▶ WORK REQUEST 1
Decide whether each statement below, marked (a), (b) and (c), agrees with the text on definitive versions of musicals. Answer yes or no for each and quote the deciding words of the text.
(a) The writer holds that Show Boat has a single definitive version.
(b) The 2011 revival of Anything Goes stayed close to the 1987 version.
(c) The writer regards the 1934 script of Anything Goes as sound.
▶ WORK REQUEST 2
Using the text on definitive versions of musicals, answer these questions:
(a) Whose 1994 revival of Show Boat does the writer single out?
(b) What is the original French term for exquisite corpse?
(c) In what year did the substantially rewritten off Broadway revival of Anything Goes appear?
▶ WORK REQUEST 3
Please carry the text on definitive versions of musicals further, starting after its last sentence.

The Tinpantithesis

People like me -- let's be gentle and just call us "the purists" -- really like to have "definitive" texts for all the great musicals. Often that is represented by the first production, but not always. Shows like The Music Man, Gypsy, Oklahoma!, West Side Story, and Fiddler on the Roof pretty much have their scripts and scores etched in stone. You don't fiddle with them.

For other shows, like Show Boat, Cabaret, Hair, Pippin, and Anything Goes, there is no single definitive version. These shows have changed so much and so often, in foreign productions, tours, and revivals -- even during their original runs -- that you can't really point to one version of any of these shows as canonical. I would argue strenuously for the original Broadway productions of Cabaret, Grease, and Pippin, but the shows' authors would disagree with me. I would love to brand Ziegfeld's original 1927 production of Show Boat as definitive, but there are many changes I like in the revivals, especially Hal Prince's fairly radical 1994 revival.

It all reminds me of the game Exquisite Corpse (for which a song in Hedwig is named). According to Wikipedia:
also known as exquisite cadaver (from the original French term cadavre exquis), is a method by which a collection of words or images is collectively assembled. Each collaborator adds to a composition in sequence, either by following a rule (e.g. "The adjective noun adverb verb the adjective noun." as in "The green duck sweetly sang the dreadful dirge.") or by being allowed to see only the end of what the previous person contributed.

The historian-analysis-geek in me would love to call the 1934 Anything Goes the "real" version, but I've read that script... it's seriously flawed. From 1900 to about 1940, many Broadway musicals had much stronger scores than scripts, which is why so many of those shows are unrevivable.

The substantially rewritten 1962 off Broadway revival is much better theatre. The 1987 revival is a bit closer to the original, but still heavily revised, including several of the changes from 1962. In 2011, the latest revival was pretty close to the '87 version.

▶ GIVEN DATA
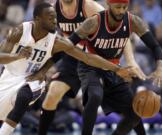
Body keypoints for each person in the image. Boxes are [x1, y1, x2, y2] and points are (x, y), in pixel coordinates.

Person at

▶ YOUR RESPONSE 1
(a) No: "For other shows, like Show Boat, Cabaret, Hair, Pippin, and Anything Goes, there is no single definitive version."
(b) Yes: "In 2011, the latest revival was pretty close to the '87 version."
(c) No: "I've read that script... it's seriously flawed."

▶ YOUR RESPONSE 2
(a) Hal Prince's
(b) cadavre exquis
(c) 1962

▶ YOUR RESPONSE 3
And don't even get me started on the TV and movie versions.

We're doing the 1962 version, which I've found most theatre people think is the best of the of Anything Goes's. Because of all the versions, it's fun to look at this Frankenstein song list...

The first song in the '62 version, "You're the Top," is in the original 1934 Anything Goes score, and set up pretty much the same way, but it's late in Act I, right before the finale. And "Bon Voyage" is in pretty much the same spot in every production (although the '87 revival added its counterpoint song, "There's No Cure Like Travel," which had been cut in '34)

Our version quotes instrumentally the sailor's chantey, "There Will Always Be a Lady Fair," but does not include the vocals from 1934 (and '87). The '87 production also stuck in "I Like to Row on the Crew," one of Porter's college songs from Yale.

But where the '62 version has "It's De-Lovely," with Billy and Hope on deck, the original version has them singing "All Through the Night." Though the two songs sort of accomplish the same thing, the tone couldn't be more different. Replacing the serious, aching emotion of "All Through the Night" with the smartass playfulness of "De-Lovely" is an interesting move. "It's De-Lovely" is actually from Porter's 1936 show Red, Hot, and Blue, featuring Ethel Merman as a hard-boiled manicurist (not kidding) named "Nails" O'Reilly Duquesne, singing to her square lawyer boyfriend Bob, played by Bob Hope. It was first written but not used, for the 1936 film Born to Dance.

It's interesting in the transfer from one show to the other, how the smartass, streetwise woman becomes the smartass, streetwise guy (Billy); and the innocent, "square" guy becomes the innocent, "square" woman (Hope).

Where the '62 version has Bonnie and the angels singing, "Heaven Hop," in 1934 the song "Where are the Men?" was in that spot originally. "Heaven Hop" is actually from the 1928 Porter show Paris. It's a more interesting song here, if for no other reason, the crazy mashing up of religion and pop culture in the lyric, perfect for Reno's Angels. No other versions of the show used this song.

"Friendship" is originally from the 1939 musical DuBarry Was a Lady. The original Anything Goes script has "You're the Top" in this spot, with only Reno and Billy. In '62, Reno, Moonie, and Billy sing "Friendhip;" in the later revivals, only Reno and Moonie sing it.

The '62 version then moves "I Get a Kick Out of You," from the beginning of the show to late Act I, Originally, Reno was singing about being in love with Billy; but in the '62 version, she's singing about being in love with Sir Evelyn. That's much more interesting and much more plot-driven. Porter first wrote this song for the 1931 musical Star Dust, which never even went into rehearsal. Most of that score is lost, but this song made it into Anything Goes.

Every version ends the first act with "Anything Goes," but the original also added a short dialogue scene after the song in which Hope walks out on Billy (which happens before the song in our version), and a short reprise of "You're the Top."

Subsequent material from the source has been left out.